The good news is that AI systems are not fundamentally un-explainable. There are many techniques which allow AI systems to show why they are making the decisions they do. One example is a recent Google AI publication “Prediction of cardiovascular risk factors from retinal fundus photographs via deep learning”. This demonstrated that, amazingly, deep learning models can predict from eye images a person’s age, sex, BMI, smoking status, or cardiovascular health with high reliability. The models were also designed to highlight the most informative features for these predictions, allowing the model to specify what parts of the eye relate to these traits, and in turn suggesting links to the underlying biology.
As a field, we must continue to ground our AI systems and predictions in the underlying biology. Because deep learning models act on relatively raw information, they often construct models of problems independent from human characterization of the field. When we work to ground these models in biology, not only do we provide a check on their validity, we can also use them as a check on our understanding. This can even discover new insight we didn’t know was there.
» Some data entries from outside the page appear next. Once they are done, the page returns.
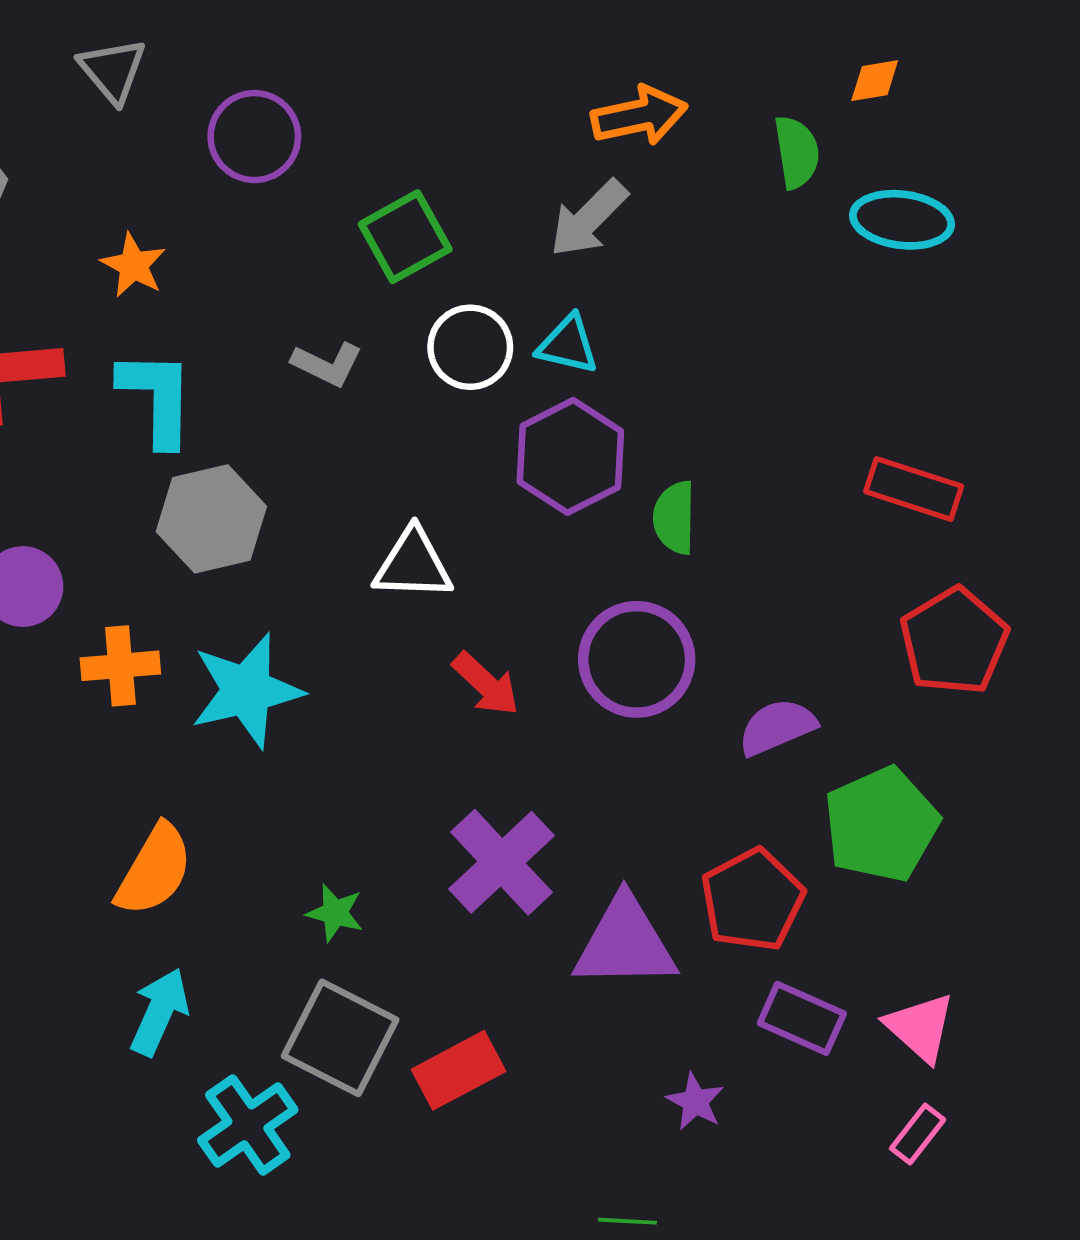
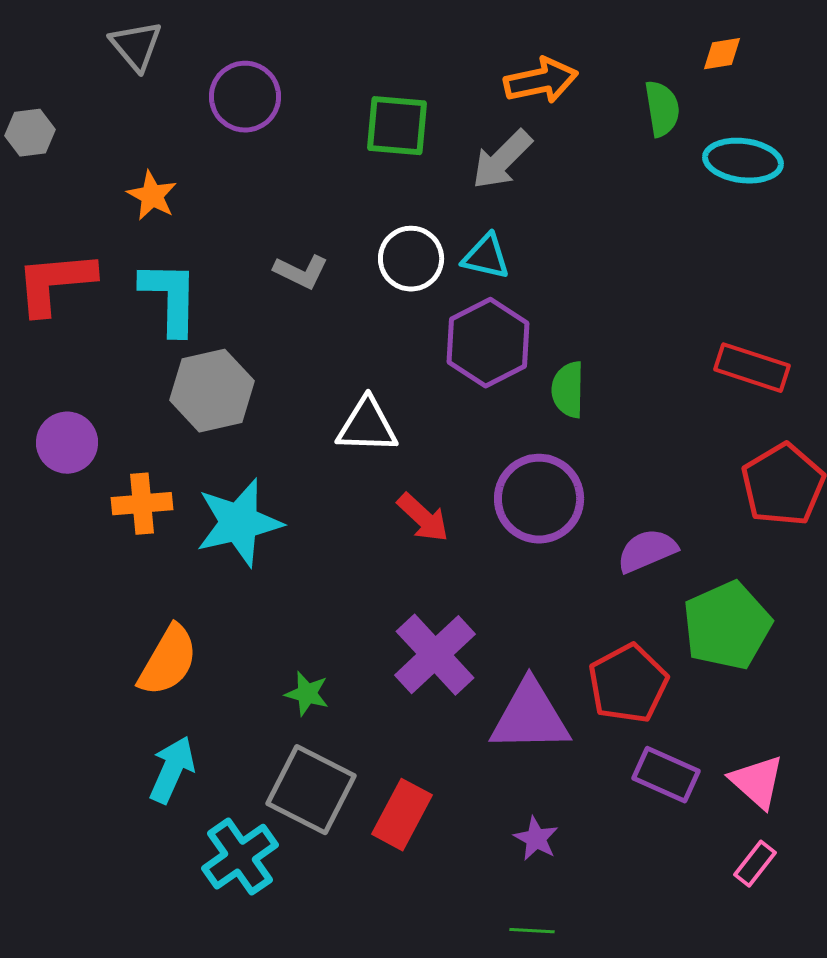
green square: (405, 237) -> (397, 126), moved, turned 34
red rectangle: (459, 1070) -> (402, 815), turned -34
purple star: (695, 1102) -> (536, 839), moved

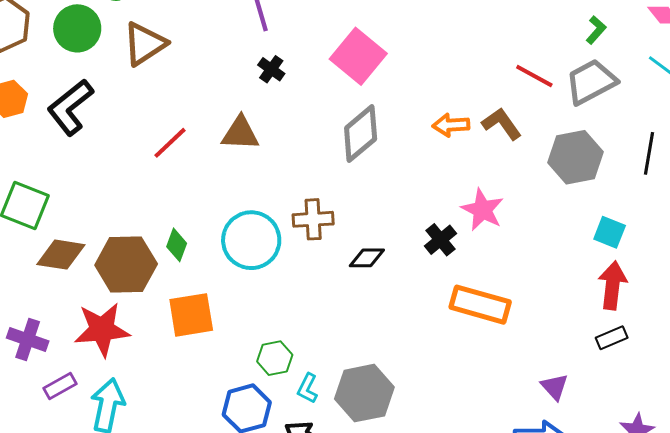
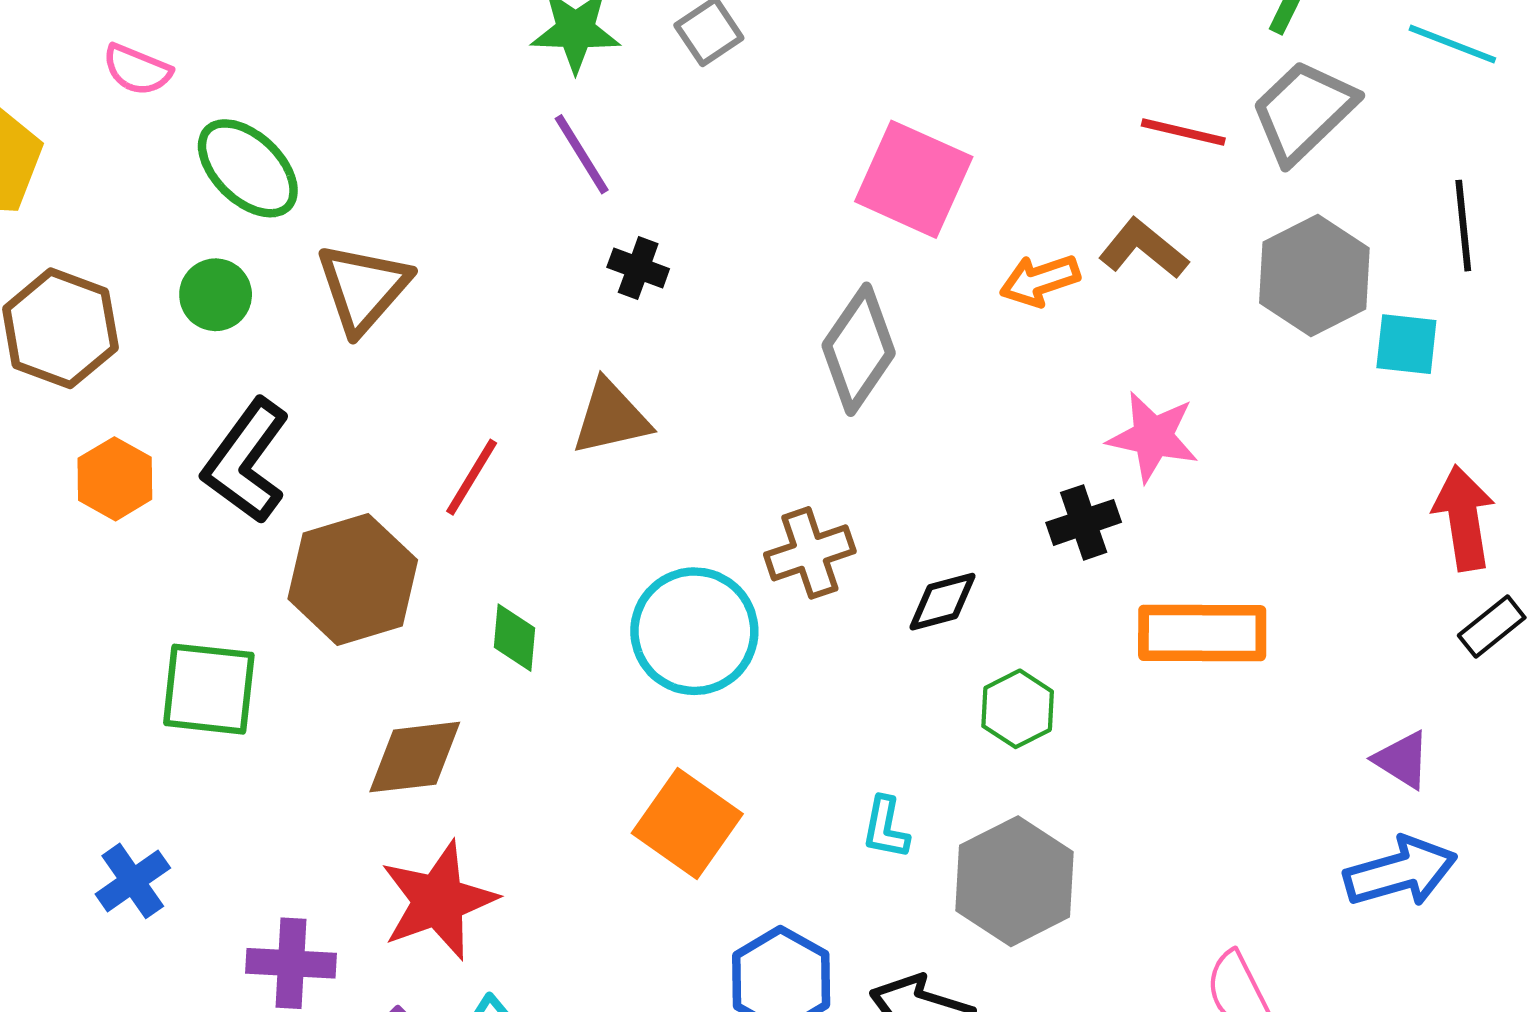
green circle: (77, 28) -> (216, 295), size x0.7
pink square: (358, 56) -> (914, 179), moved
cyan square: (610, 232) -> (1406, 344), moved
black cross: (440, 240) -> (1084, 522), turned 36
green diamond: (177, 245) -> (515, 638), moved
brown diamond: (61, 255) -> (415, 757), moved
brown hexagon: (126, 265) -> (353, 579), moved
orange square: (191, 315) -> (687, 823), moved, turned -30
green hexagon: (275, 358) -> (1018, 709), moved
cyan L-shape: (307, 388) -> (886, 828), moved

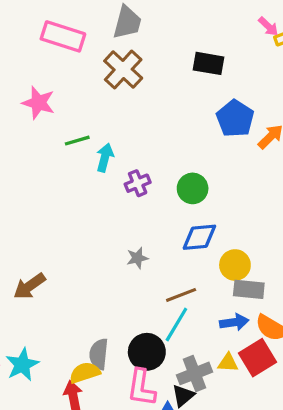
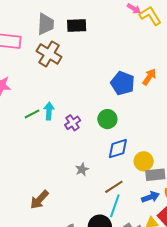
black rectangle: (208, 63) -> (77, 26), moved
blue pentagon: (235, 118) -> (123, 83), moved
green line: (77, 141) -> (32, 114), moved
brown arrow: (29, 286) -> (39, 200), moved

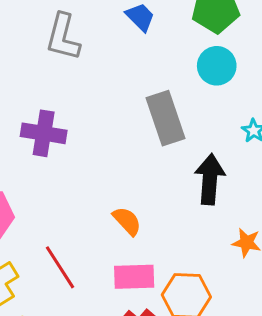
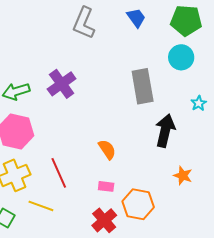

Q: What are the products and/or services Google AI offers/develops in the AI/Machine Learning sector? What makes Google AI unique?
A: My team within Google AI makes a tool called DeepVariant, which processes sequencing data to identify the positions in the genome which make an individual unique. DeepVariant is highly accurate, having won an award in the 2016 PrecisionFDA competition for highest SNP accuracy. DeepVariant is also high extensible, because it can be quickly improved or changed by retraining with new data as opposed to needing extensive coding for a new problem type.
DeepVariant is also an open-source tool. Anyone is free to download the code and modify it. Anyone is free to train their own models for it, whether for a different sequencing technology or tuned for a specific organism. DeepVariant is itself built on top of TensorFlow, which is an open-source library for deep learning also developed by Google in an open-source manner. I am grateful for Google’s commitment to open-source in these foundational technologies.
Q: What is your role at Google AI and what excites you about your work?
A: I have always been fascinated by both biology and AI. I started working in genomics around the time that the cost of sequencing fell dramatically and whole human genomes started to be something you could do at scale. It was amazing to watch the field of genomics grow and change so quickly. Sometimes people would ask about where a given technology would be in ten years and I would have to remind them that ten years ago, none of the technologies we are using had been invented.
More recently, I feel the same is true about Machine Learning and AI. It reminds me of that same time when the first large genomics cohorts were being sequenced. I feel so lucky to be at the intersection of not just one, but two fields that are actively re-inventing themselves.
I also feel the energy of a community which sees the potential in the combination of AI, genomic, and healthcare to change our lives for good. That these are essential tools which help us understand what makes us sick and healthy, so that we steer ourselves toward health and happy lives.